Questa è la transumanza orizzontale che utilizza
per la salita e la discesa delle greggi i grandi sentieri erbosi, detti
tratturi. Ma esiste anche la transumanza verticale: i pastori si limitano a far
trasferire le pecore a diverse altitudini nell'ambito del parco garantendo in
questo modo dai 7 ai 9 mesi l'anno di pascolo all'aperto agli ovini.
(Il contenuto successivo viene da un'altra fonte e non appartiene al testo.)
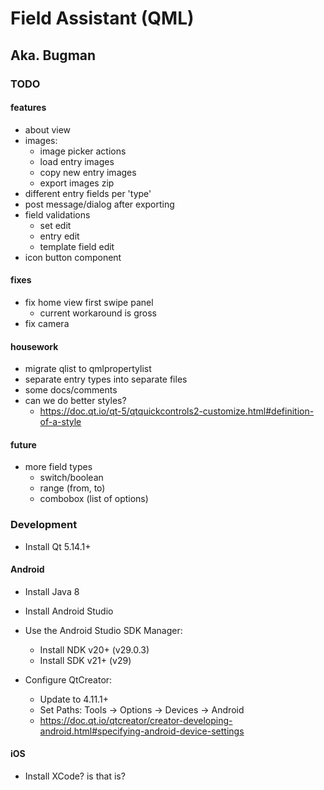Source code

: 
# Field Assistant (QML)
## Aka. Bugman


### TODO

#### features
- about view
- images:
    - image picker actions
    - load entry images
    - copy new entry images
    - export images zip
- different entry fields per 'type'
- post message/dialog after exporting
- field validations
    - set edit
    - entry edit
    - template field edit
- icon button component

#### fixes
- fix home view first swipe panel
    - current workaround is gross
- fix camera

#### housework
- migrate qlist to qmlpropertylist
- separate entry types into separate files
- some docs/comments
- can we do better styles?
    - https://doc.qt.io/qt-5/qtquickcontrols2-customize.html#definition-of-a-style

#### future
- more field types
    - switch/boolean
    - range (from, to)
    - combobox (list of options)


### Development

+ Install Qt 5.14.1+

#### Android

+ Install Java 8
+ Install Android Studio

+ Use the Android Studio SDK Manager:
    + Install NDK v20+ (v29.0.3)
    + Install SDK v21+ (v29)
+ Configure QtCreator:
    + Update to 4.11.1+
    + Set Paths: Tools -> Options -> Devices -> Android
    + https://doc.qt.io/qtcreator/creator-developing-android.html#specifying-android-device-settings


#### iOS
  + Install XCode? is that is?
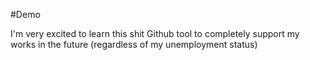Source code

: #Demo

I'm very excited to learn this shit Github tool to completely support my works in the future (regardless of my unemployment status)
Oltre al pascolo c'è anche una notevole produzione
di latte di cui una parte viene usata per la preparazione del formaggio, per la
quale ogni allevatore segue una propria tecnica. In generale il latte è
filtrato, riscaldato a 35-40 ° per 15-25 minuti e addizionato con caglio
naturale. La cagliata è poi rotta fino alle dimensioni di un chicco di mais,
cotta a 40-45° C per 15 minuti circa.
Dopo la salatura, le forme sono collocate su
tavole di legno in un ambiente fresco e areato, la casera dove si svolge una
stagionatura che dura da due mesi a un anno. Il pecorino si presenta in forma
di pasta dura e di peso variabile, ha un sapore pronunciato e piccante, ottimo
quando viene grattugiato.
Ma la millenaria tradizione della pastorizia
ha originato altri prodotti particolari: ad esempio il Marcetto di Castel del
Monte, un formaggio cremoso e molto piccante, e la ricotta fresca, che meglio
di tutti permette di cogliere i profumi e i sapori del latte delle pecore
nutrite per gran parte dell'anno nei pascoli del Gran Sasso.